▶ [Directions for this task]
With respect to the word "about", report how many lines of the following listing include it. Give nothing but the number.

========================================

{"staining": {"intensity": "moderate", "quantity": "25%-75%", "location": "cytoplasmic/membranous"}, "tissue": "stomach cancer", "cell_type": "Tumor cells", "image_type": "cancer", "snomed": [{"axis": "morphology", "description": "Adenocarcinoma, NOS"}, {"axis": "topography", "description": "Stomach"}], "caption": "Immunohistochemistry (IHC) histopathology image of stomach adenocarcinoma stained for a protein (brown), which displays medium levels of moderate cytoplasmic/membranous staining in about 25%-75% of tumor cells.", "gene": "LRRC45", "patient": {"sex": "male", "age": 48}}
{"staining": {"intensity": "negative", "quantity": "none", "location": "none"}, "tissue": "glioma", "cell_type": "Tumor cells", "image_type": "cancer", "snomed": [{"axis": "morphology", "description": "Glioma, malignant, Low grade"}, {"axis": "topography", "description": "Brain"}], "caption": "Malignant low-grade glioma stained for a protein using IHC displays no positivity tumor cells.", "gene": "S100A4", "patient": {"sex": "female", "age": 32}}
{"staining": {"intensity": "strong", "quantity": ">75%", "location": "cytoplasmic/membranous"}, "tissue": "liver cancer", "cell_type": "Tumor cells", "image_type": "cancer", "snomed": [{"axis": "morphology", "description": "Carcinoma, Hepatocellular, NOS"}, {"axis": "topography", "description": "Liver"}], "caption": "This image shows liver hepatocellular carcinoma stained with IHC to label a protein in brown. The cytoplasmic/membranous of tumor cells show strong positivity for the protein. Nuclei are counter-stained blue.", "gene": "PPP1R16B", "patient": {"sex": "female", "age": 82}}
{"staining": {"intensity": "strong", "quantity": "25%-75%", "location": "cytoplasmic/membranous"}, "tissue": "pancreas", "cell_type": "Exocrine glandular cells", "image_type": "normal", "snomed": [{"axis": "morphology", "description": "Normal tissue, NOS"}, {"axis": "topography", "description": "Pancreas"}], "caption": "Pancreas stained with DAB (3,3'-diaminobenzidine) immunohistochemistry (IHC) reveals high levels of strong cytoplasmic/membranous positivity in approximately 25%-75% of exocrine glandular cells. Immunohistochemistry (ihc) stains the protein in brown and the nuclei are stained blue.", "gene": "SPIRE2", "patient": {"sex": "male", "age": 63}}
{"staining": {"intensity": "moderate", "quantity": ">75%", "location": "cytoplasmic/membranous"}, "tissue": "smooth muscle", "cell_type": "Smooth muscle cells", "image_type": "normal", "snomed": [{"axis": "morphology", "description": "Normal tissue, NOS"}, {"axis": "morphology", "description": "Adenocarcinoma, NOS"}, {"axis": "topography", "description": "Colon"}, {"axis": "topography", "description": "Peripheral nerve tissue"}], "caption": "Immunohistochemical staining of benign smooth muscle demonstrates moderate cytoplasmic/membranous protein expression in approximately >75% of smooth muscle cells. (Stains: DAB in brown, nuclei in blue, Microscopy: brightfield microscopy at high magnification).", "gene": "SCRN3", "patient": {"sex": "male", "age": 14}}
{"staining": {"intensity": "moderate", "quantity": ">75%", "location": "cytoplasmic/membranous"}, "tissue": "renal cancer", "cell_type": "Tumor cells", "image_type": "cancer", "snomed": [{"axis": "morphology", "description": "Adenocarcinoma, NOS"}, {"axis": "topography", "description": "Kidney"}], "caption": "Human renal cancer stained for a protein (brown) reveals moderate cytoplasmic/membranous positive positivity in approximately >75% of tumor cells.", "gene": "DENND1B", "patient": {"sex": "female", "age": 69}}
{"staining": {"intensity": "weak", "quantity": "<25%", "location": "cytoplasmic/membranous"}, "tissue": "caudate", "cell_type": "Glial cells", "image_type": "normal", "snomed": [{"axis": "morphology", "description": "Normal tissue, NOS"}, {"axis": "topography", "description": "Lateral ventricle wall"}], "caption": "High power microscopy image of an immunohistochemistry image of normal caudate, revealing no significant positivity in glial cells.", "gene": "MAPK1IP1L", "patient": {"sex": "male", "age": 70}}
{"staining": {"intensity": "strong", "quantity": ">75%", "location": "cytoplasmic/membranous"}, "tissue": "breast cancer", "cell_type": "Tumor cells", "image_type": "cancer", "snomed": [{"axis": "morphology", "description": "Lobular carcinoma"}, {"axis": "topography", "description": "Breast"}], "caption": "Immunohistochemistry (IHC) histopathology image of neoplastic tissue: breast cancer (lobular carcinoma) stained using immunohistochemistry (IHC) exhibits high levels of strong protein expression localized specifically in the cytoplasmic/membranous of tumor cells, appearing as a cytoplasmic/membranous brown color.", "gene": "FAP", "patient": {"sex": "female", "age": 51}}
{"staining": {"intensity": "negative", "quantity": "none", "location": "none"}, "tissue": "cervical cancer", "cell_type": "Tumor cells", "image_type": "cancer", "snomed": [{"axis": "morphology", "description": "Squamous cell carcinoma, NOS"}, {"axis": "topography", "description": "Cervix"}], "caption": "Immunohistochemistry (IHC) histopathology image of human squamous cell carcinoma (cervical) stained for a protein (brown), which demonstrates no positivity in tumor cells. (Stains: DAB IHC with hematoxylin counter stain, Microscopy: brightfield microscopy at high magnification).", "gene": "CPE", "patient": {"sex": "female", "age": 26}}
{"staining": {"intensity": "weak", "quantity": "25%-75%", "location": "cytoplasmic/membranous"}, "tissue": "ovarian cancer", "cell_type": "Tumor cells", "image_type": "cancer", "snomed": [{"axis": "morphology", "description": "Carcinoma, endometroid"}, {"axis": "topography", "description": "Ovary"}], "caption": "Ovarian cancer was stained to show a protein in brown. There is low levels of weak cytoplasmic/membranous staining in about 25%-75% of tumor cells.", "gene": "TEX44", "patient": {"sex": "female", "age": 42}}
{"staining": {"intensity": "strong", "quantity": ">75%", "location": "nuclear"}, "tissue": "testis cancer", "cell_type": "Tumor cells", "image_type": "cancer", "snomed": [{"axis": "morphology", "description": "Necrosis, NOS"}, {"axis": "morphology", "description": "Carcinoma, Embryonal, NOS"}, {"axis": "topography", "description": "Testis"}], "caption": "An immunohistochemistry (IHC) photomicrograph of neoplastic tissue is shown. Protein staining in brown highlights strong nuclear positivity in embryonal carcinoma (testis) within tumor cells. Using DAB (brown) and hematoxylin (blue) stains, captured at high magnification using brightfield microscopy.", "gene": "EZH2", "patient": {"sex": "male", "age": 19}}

========================================

▶ [Response box]
2